第2話 生きるためには

 ……身体中が痛い。動かない。転生したこの身体でもあの力は使えるだろうか?

 私は兄たちが去っていくのを見届け、周りを見渡して近くに誰もいないことを確認した。そして……


「私の身体よ。痛みを消し去り正常に戻せ」


 もやっとした白い煙のようなものが見えた気がしたが……みるみるうちに痛みがひいていく。間違いない。この身体でも私の前世の権能である言霊の力は使えるようだ。しかし、痛みはひいたがどっと疲れがきた。


(まぁ子どもの身体だから疲れやすいのだろう)

 私はそう理解することにした。


 痛みが無くなった。兄たちもいなくなった。気温が低く、窓の外には雪がちらついている。そんな状態で水びたしなのはちょっと寒いが、とりあえず流れてきた記憶を頼りに状況を整理することにした。




 ここはトリスタン王国の辺境、リーグレット地区を領地とするリーグレット辺境伯の屋敷である。このリーグレット地区と国境線を接しているのが隣国のフレア帝国だ。

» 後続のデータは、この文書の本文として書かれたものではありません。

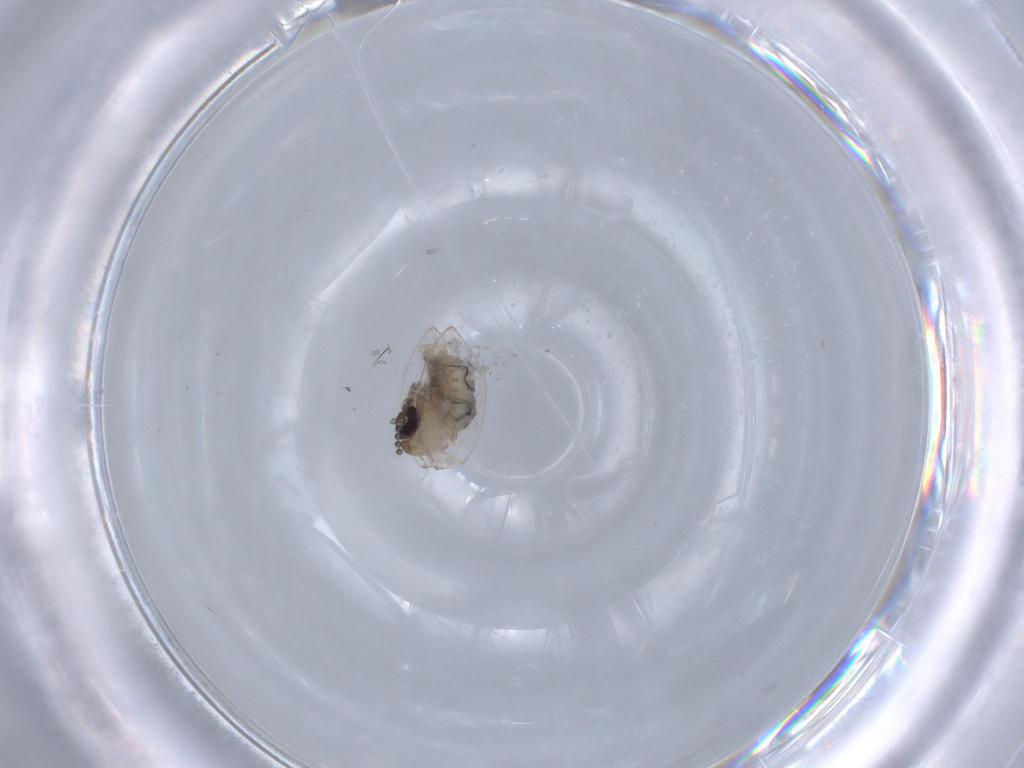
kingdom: Animalia
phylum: Arthropoda
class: Insecta
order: Diptera
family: Psychodidae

 トリスタン王国とフレア帝国は現在一触即発の状態であり、国境沿いの地区を任されているデウスの父ガイズは子育てを放棄し仕事に奔走している。おかげで長男のウーヌルと次男のデュオが末っ子のデウスを虐めていても気づきすらしない。そしてどうやらこの世界に日ノ本の国は存在しないようだ。





「ちょっと! デウス大丈夫!?」


 黒髪で黒目のツインテールの女の子がこちらに駆け寄ってくる。この子は2歳年上のフィリア。父の側近の娘でデウスの唯一の味方である存在だ。日ノ本の国の女と同じような容姿をしている彼女を、私は少し身近に感じた。

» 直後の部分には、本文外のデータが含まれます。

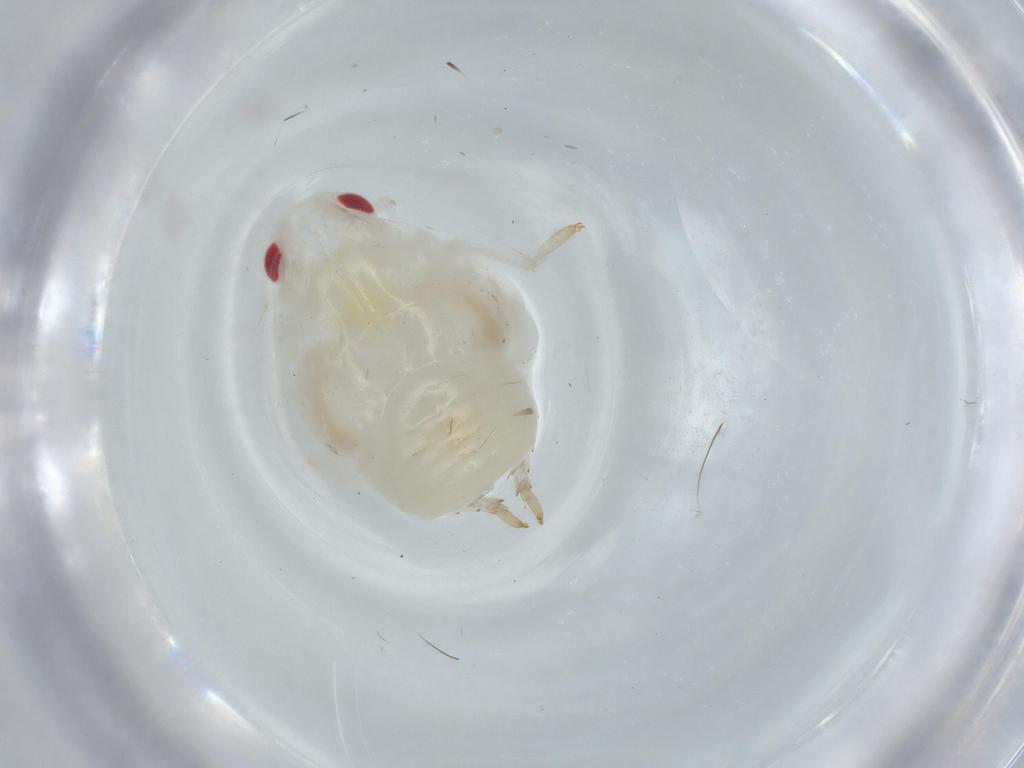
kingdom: Animalia
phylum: Arthropoda
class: Insecta
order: Hemiptera
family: Flatidae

「またお兄ちゃんたちにやられたの? かわいそうに……なにもしてあげられなくてごめんね」

「んーん、いいんだフィリア。気にかけてくれるだけで嬉しいよ」

「でもこのままじゃいつかデウスが死んじゃうよ! 今日なんてせっかくのデウスの10歳のお誕生日なのにっ!!」


(いや、恐らく本物のデウスは死んでしまっているのだが……)


 私は言葉を飲み込んだ。彼女にそんなことを言ってどうする。それに、中身が変わったと知ったら……私は少年を殺して乗り移った霊だとかなんとか言われて殺されてしまうかもしれない。

 ……そう考えると彼女には、いや、誰であっても私がデウスという少年ではないことを悟られてはならないと、そう思ったのだ。



「そうだよね。だから私……僕はここを出ていってひっそりと暮らそうと思うんだ。もうここには居たくない。生きるためにはここから離れなくちゃ……ここには僕の居場所は無いんだ」


 スラスラと言葉が出てきた。デウス本人の気持ちが出てきたのだろう。


「そんなの無理よ! デウスが1人で生きていけるわけないじゃない! 外には魔物だっているのよ!!」


 ……魔物とはなんだ? 鬼や河童の類のものか? ……そんなものがいるわけがない。もし神話の世界で存在していたとしても、神々が私たちを守ってくださるために対処してくださっているはずだから。


「言っただろ。僕には居場所が無い。つまり味方がいない。どうしたって1人なんだ。だから僕はひとりで行くよ」


 しばらくの沈黙が流れる。静かな空間に私が寒さから震えて歯を鳴らしている音だけが響く。そして……


「わかったわ! じゃあ私がついて行ってあげる!!」


 フィリアという彼女は、私が思いもしない言葉を口にしたのだった。